Le chocolat détruit-il les forêts d'Afrique de l'Ouest?

LOUVAINS

En Côte d’Ivoire, premier producteur mondial, plus de 55 % des exportations de cacao sont intraçables, s’alarment des scientifiques de l’UCLouvain.

La filière du cacao est confrontée à un manque criant de traçabilité et de transparence, tout en étant l’un des principaux facteurs de la déforestation en Afrique de l’Ouest, pointe une étude publiée par Environmental Research Letters. Selon les données collectées par des scientifiques de l’UCLouvain à propos de la Côte d’Ivoire, disponibles en libre accès sur Trase, moins de 45 % des exportations de cacao peuvent être tracées jusqu’aux coopératives de producteurs. L’origine des 55 % restants est inconnue : les négociants s’approvisionnent indirectement auprès d’intermédiaires ou ne divulguent pas d’informations sur leurs fournisseurs.

Or, la culture de cacao est le principal moteur de la déforestation en Côte d’Ivoire, premier producteur mondial de cacao, qui retire un tiers de ses revenus à l’exportation de cette activité. Selon cette étude, entre 2000 et 2019, les cacaoyères ont remplacé 2,4 millions d’hectares de forêt, provoquant 45 % de la déforestation du pays sur ces 20 années. De plus, en 2019, 25 % des cacaoyères se trouvaient dans des forêts classées et des aires protégées, ce qui reflète la faible application des lois de protection de ces terres.

Europe chocolat

Si de grands fabricants de chocolat se sont engagés dans des politiques de zéro déforestation, la plupar t des engagements visant à atteindre une traçabilité à 100 % ne concernent que les achats directs. « Les négociants achètent des volumes importants – parfois la majeure partie de leur cacao – auprès d'intermédiaires locaux, sans savoir auprès de qui ceux-ci s'approvisionnent », explique Cécile Renier, chercheuse à l’Earth and Life Institute de l’UCLouvain et coordinatrice de l’étude.

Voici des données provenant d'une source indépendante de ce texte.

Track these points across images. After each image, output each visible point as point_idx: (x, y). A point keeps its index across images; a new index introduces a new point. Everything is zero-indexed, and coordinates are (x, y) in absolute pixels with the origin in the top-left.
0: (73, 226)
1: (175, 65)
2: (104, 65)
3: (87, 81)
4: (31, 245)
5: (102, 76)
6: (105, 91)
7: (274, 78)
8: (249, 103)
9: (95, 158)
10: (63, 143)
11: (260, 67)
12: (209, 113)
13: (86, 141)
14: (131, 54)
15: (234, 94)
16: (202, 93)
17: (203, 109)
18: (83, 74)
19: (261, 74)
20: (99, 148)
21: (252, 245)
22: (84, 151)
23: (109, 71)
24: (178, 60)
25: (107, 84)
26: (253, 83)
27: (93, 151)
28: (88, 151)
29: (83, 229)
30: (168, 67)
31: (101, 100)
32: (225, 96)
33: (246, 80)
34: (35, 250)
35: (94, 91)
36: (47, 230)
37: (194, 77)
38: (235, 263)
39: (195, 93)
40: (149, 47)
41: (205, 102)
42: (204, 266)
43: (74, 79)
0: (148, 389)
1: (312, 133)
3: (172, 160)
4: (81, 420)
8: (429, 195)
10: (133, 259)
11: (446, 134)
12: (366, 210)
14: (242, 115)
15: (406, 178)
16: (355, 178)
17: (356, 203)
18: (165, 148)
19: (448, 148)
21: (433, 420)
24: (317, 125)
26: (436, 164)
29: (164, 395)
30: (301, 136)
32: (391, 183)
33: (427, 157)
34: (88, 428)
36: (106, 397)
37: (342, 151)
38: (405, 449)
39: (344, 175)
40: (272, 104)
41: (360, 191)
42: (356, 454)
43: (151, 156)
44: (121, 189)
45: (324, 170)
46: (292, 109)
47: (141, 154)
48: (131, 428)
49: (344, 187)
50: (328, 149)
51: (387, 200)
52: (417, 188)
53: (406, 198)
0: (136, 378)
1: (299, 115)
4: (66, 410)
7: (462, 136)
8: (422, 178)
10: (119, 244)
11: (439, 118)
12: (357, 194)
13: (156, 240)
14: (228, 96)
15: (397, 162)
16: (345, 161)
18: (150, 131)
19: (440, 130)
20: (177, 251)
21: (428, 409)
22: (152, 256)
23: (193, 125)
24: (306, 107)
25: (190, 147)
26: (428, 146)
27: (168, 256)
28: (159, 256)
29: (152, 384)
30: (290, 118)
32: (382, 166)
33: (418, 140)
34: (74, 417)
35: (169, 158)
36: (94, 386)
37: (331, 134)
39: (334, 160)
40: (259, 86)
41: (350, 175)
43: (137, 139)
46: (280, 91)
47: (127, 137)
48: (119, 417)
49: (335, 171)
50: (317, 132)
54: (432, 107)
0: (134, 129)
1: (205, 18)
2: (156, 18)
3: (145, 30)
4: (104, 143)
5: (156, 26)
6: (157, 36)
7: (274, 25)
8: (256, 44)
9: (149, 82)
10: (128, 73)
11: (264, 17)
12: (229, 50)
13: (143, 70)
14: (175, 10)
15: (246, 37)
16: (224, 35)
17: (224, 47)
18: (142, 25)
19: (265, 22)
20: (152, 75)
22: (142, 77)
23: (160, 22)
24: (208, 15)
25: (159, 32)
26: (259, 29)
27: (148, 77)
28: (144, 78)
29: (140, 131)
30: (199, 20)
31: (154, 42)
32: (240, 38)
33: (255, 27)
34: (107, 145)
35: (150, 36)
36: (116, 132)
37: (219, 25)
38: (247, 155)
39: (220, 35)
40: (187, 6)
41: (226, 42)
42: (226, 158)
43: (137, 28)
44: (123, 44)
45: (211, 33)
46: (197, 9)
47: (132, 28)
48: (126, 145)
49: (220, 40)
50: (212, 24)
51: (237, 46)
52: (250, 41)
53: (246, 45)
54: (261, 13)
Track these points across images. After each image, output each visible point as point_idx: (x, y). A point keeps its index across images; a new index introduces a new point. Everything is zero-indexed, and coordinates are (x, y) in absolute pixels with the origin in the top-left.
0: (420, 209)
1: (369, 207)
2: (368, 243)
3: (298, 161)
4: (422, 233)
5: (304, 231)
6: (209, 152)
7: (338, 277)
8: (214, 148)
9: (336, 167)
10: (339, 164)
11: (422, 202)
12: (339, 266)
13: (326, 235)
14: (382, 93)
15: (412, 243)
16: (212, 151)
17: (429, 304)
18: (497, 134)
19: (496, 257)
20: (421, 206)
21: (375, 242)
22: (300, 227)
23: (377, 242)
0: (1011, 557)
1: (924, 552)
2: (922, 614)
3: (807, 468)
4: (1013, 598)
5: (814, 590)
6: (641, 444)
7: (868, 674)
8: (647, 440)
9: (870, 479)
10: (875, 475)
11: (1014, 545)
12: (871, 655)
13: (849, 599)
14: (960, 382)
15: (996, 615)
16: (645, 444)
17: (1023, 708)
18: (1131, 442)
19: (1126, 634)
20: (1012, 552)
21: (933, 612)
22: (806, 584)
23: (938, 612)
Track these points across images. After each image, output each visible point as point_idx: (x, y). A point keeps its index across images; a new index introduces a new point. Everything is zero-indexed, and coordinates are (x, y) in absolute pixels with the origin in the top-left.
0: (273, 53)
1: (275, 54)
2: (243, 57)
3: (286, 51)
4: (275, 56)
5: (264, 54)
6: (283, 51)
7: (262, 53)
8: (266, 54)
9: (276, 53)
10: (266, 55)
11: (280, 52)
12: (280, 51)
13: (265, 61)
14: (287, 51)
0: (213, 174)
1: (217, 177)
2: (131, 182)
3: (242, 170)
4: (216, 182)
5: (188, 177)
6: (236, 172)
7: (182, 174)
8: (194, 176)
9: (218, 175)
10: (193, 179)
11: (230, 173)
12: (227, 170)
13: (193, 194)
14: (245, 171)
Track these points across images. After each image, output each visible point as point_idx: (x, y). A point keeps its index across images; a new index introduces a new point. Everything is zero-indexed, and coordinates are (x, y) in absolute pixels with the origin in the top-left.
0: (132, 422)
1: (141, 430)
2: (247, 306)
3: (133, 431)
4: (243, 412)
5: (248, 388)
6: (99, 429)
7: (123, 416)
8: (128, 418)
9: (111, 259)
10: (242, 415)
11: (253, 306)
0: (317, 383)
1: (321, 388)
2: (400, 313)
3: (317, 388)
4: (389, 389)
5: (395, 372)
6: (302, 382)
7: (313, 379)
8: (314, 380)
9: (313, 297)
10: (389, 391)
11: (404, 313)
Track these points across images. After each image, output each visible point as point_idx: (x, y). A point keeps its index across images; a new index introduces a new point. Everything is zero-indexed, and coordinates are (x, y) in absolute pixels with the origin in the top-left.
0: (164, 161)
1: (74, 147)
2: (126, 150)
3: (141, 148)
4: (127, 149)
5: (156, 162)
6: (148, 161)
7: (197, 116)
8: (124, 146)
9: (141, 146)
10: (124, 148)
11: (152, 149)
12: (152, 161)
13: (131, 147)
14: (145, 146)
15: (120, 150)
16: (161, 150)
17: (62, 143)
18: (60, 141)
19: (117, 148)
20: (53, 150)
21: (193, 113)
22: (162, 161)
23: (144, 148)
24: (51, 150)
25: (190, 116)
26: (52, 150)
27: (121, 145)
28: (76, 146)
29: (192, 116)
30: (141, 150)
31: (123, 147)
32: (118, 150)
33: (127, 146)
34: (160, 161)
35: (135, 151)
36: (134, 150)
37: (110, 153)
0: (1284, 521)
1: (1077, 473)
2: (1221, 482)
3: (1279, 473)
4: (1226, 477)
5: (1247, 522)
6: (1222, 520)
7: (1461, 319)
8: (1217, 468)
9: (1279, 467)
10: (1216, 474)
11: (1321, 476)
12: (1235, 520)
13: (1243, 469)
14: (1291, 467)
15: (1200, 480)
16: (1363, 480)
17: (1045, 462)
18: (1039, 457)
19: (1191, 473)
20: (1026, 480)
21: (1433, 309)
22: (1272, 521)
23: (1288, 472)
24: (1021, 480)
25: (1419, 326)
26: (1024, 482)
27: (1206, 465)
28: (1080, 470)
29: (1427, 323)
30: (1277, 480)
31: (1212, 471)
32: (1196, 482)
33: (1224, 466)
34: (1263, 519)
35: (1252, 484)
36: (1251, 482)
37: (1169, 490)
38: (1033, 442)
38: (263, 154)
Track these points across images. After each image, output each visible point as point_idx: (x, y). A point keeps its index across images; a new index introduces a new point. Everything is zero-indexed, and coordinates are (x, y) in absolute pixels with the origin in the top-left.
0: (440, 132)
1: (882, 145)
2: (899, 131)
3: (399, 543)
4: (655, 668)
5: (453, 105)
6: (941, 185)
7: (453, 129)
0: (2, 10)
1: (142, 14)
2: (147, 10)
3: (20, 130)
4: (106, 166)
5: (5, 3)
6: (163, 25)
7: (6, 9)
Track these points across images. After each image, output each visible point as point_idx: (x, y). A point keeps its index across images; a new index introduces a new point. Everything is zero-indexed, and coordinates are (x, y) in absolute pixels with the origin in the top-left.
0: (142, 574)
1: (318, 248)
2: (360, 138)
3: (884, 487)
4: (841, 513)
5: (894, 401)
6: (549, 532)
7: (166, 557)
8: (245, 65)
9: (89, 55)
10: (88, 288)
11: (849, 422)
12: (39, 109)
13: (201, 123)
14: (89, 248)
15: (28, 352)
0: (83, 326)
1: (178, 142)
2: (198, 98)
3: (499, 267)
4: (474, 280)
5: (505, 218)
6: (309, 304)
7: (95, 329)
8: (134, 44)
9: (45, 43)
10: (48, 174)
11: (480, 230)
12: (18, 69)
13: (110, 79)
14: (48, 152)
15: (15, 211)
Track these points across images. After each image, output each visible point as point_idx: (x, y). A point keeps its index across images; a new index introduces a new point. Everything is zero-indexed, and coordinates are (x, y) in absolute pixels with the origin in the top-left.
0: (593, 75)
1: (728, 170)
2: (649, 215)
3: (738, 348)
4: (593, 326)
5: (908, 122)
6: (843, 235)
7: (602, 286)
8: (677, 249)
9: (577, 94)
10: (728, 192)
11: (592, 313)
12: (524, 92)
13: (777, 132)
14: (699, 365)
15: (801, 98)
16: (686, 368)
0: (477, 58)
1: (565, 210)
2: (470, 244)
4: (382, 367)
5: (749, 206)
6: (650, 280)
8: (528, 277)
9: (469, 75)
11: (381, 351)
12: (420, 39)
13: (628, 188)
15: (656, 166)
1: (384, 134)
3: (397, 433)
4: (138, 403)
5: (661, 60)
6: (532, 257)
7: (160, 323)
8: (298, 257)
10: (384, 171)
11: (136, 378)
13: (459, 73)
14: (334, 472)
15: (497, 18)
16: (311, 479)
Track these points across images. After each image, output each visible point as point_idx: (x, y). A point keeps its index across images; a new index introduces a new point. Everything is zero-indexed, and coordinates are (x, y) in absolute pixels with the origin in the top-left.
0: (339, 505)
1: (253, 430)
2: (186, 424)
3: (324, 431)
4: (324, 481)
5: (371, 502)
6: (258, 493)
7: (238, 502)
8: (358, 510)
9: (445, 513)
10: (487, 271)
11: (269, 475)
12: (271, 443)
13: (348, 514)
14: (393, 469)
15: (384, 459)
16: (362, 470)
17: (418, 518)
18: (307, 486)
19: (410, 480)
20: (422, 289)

Les Européens, les plus grands consommateurs de chocolat au monde, contribuent donc involontairement à la déforestation en Afrique de l’Ouest. En 2019, selon les scientifiques, les importations de l’Union européenne et du Royaume-Uni étaient associées à 838 000 ha de déforestation entre 2000 et 2015…

Il faut aller au-delà de la traçabilité et « le secteur doit investir dans des initiatives à l’échelle des territoires, en soutenant les producteurs tout en assurant une protection efficace des forêts », suggère la chercheuse.